## [読解文]
牛頭天王社(神奈川県横浜市緑区)を訪問しました
牛頭天王社(ごずてんのうしゃ→神奈川県横浜市緑区長津田町)は、長津田村が小田原北条氏の領国であった頃、この地の領主であった引田氏が祇園社(現在の京都八坂神社→京都府京都市東山区祇園町北側)を勧請し、牛頭天王(ごずてんのう)を祀ったのが始まりです。最初は現在の王子神社(→神奈川県横浜市緑区長津田7丁目)辺りにあったようですが、江戸時代中期の1796(寛政8)年に現在地に移されたようです。
北条氏の課役賦課台帳である『小田原衆所領役帳』には「長津田郷 三十一貫二百六十文 葛西様(→足利義氏のこと)」と書かれているので、引田氏は北条氏の御一家衆である古河公方足利義氏(→北条氏康の甥)を通じて北条氏に従属していたことが分かります。引田氏は北条氏滅亡後に長津田村の領主となった徳川氏の旗本岡田房恒と折り合いが悪くこの地を去ったようです。『横浜市史』によると昭和時代に活躍したマジシャンの初代引田天功は、この引田氏の子孫だといいます。
さて、牛頭天王とはもともとは祇園精舎(→釈迦が説法を行ったインドの寺院)の守護神とされる蕃神(ばんしん→外来の神)でしたが、疫病が流行した平安時代前期に仏教的な「御霊(ごりょう)信仰」と習合して疫神(えきじん→疫病を流行らせる恐ろしい神)とみなされ、牛頭天王を祀れば逆にその加護に預かり厄災を免れるとして日本全国に広く天王信仰(→牛頭信仰とも)が広がりました。早良(さわら)親王・菅原道真・平将門などと並び御霊信仰の典型といえます。

## [いくつかの記録]
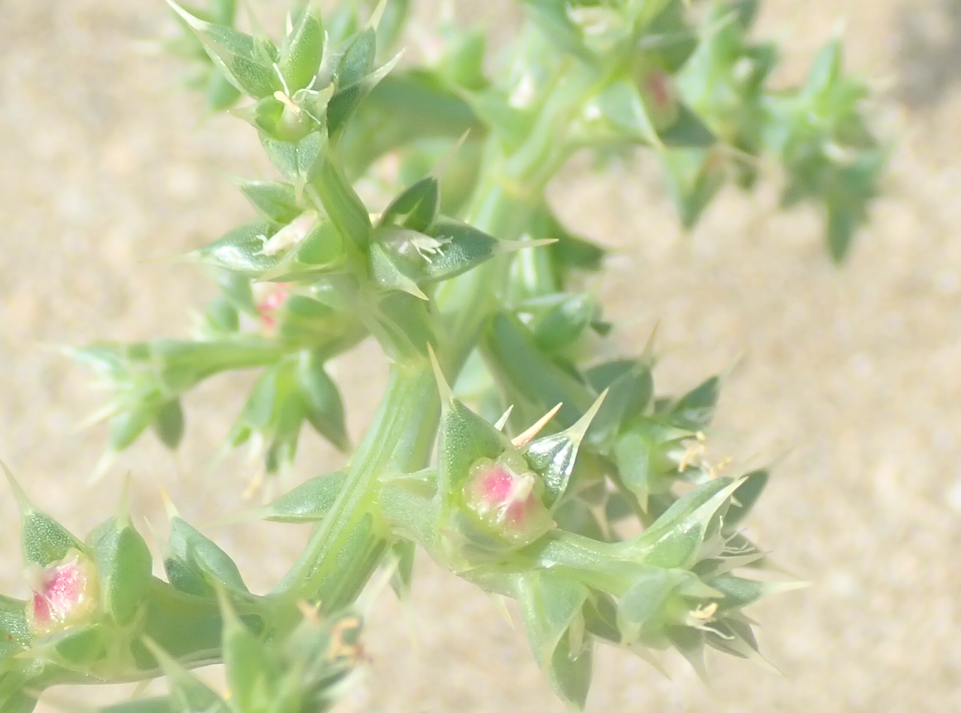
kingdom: Plantae
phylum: Tracheophyta
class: Magnoliopsida
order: Caryophyllales
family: Amaranthaceae
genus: Salsola
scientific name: Salsola kali
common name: Saltwort
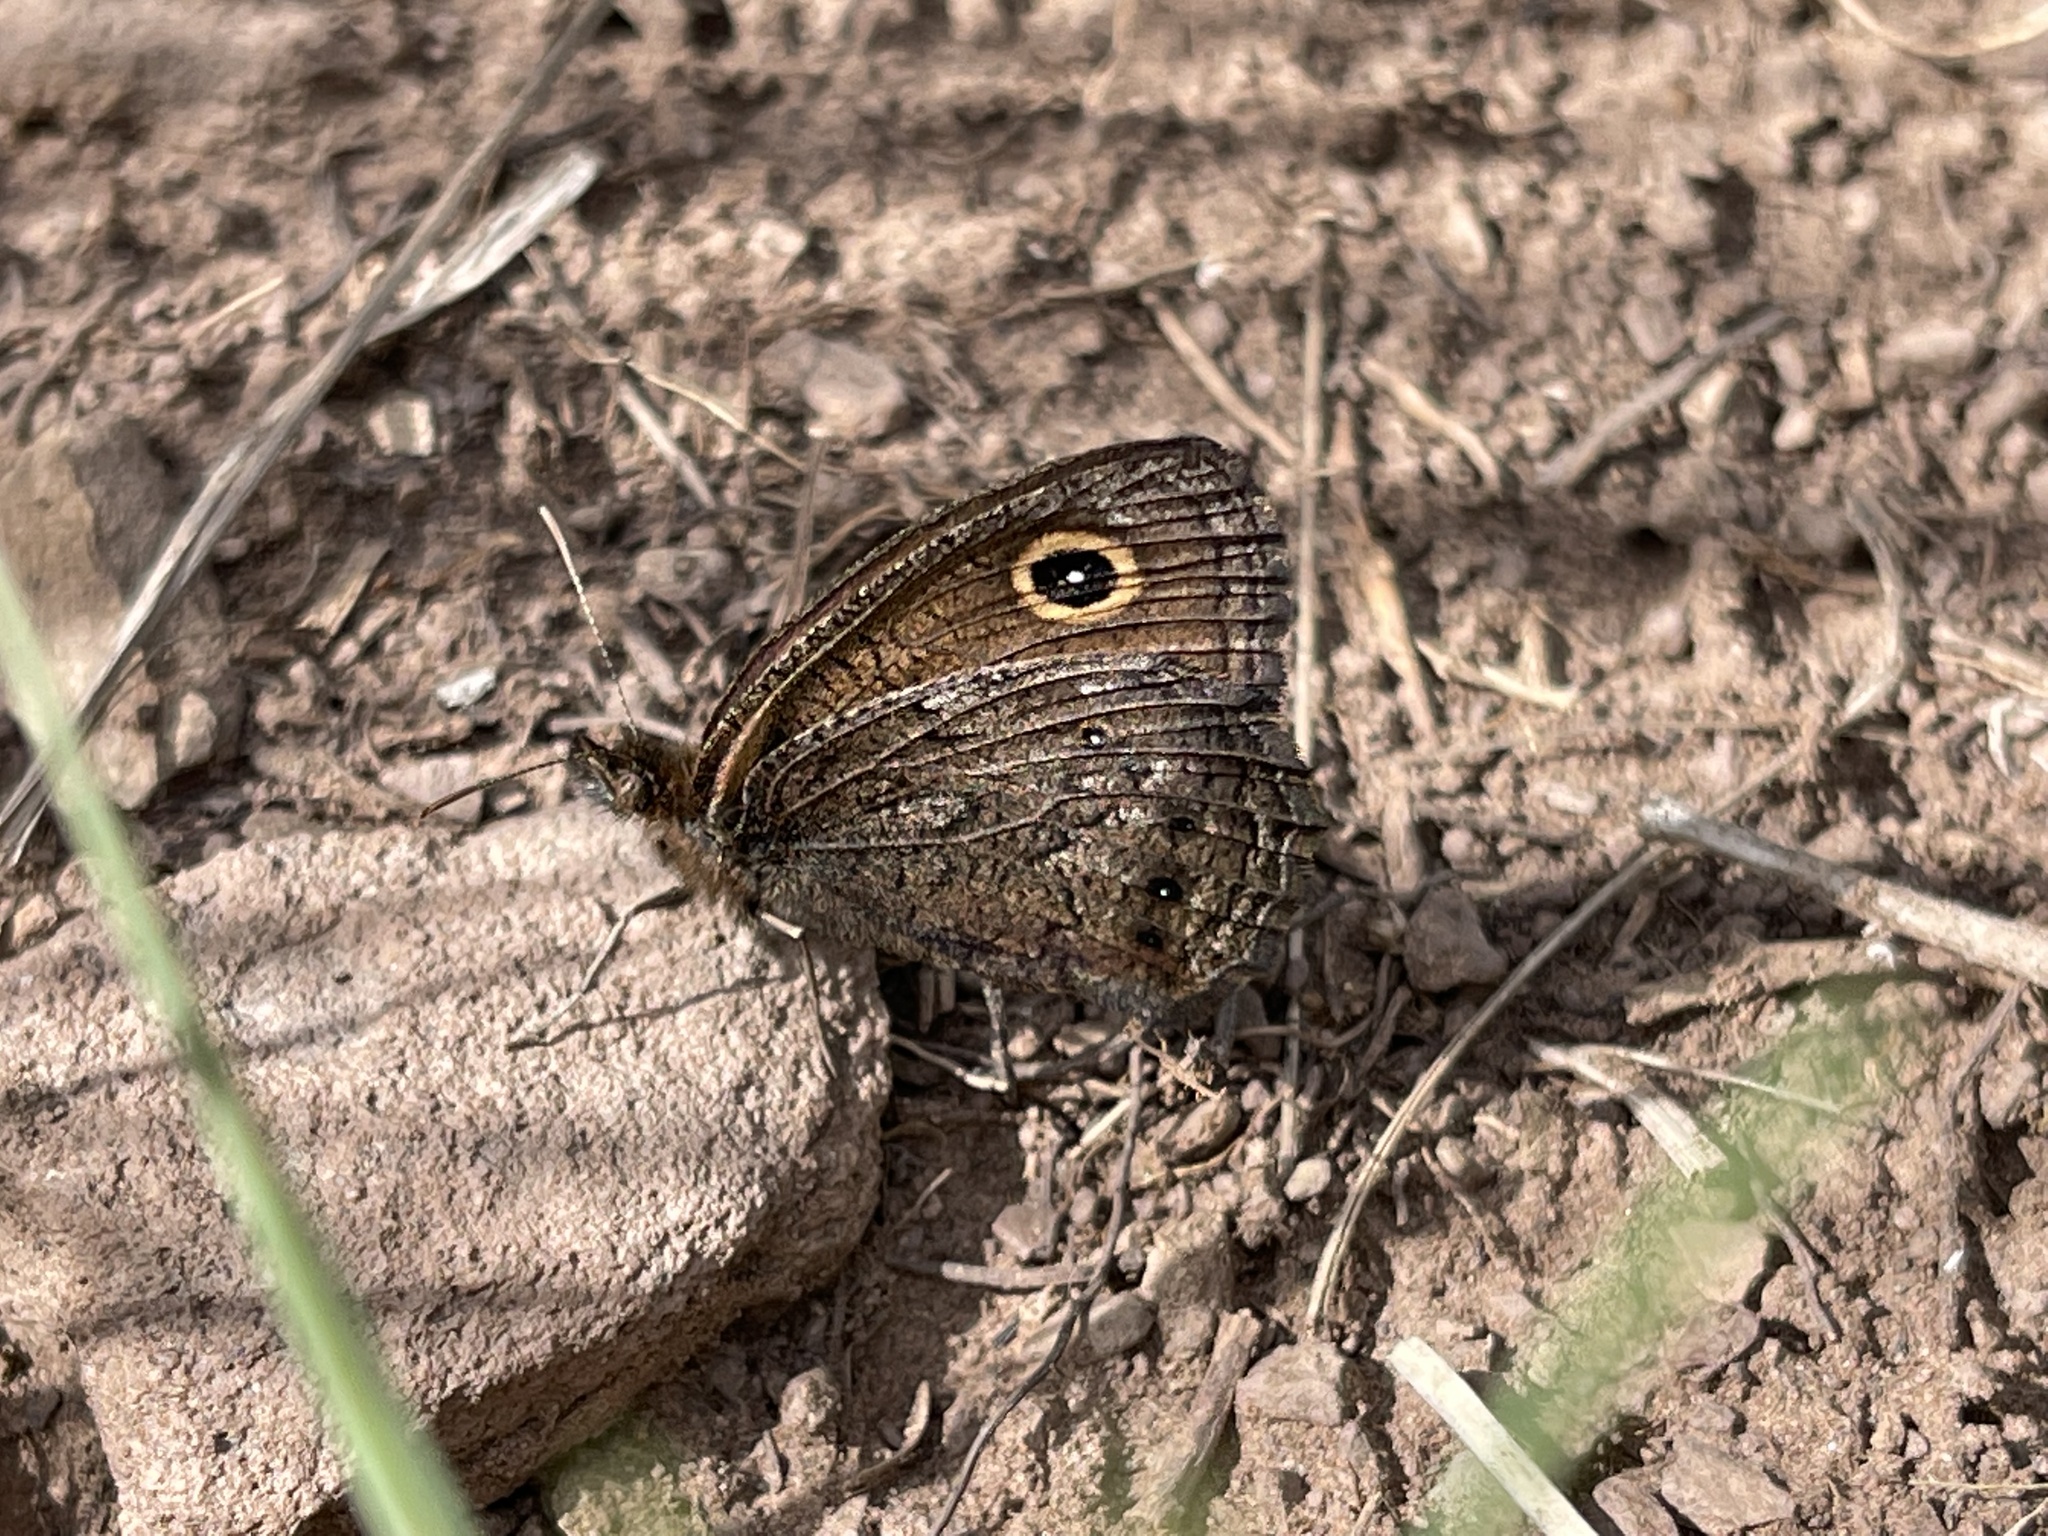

## [課題の目的]
牛頭天王社についての文章のうち、「牛頭天王社(神奈川県横浜市緑区)を訪問しました」で始まり「に現在地に移されたようです。」で終わる部分を、一字一句そのまま書き写してください。 これらの記録は牛頭天王社についての文章とは関係がありません。

## [解答全文]
牛頭天王社(神奈川県横浜市緑区)を訪問しました
牛頭天王社(ごずてんのうしゃ→神奈川県横浜市緑区長津田町)は、長津田村が小田原北条氏の領国であった頃、この地の領主であった引田氏が祇園社(現在の京都八坂神社→京都府京都市東山区祇園町北側)を勧請し、牛頭天王(ごずてんのう)を祀ったのが始まりです。最初は現在の王子神社(→神奈川県横浜市緑区長津田7丁目)辺りにあったようですが、江戸時代中期の1796(寛政8)年に現在地に移されたようです。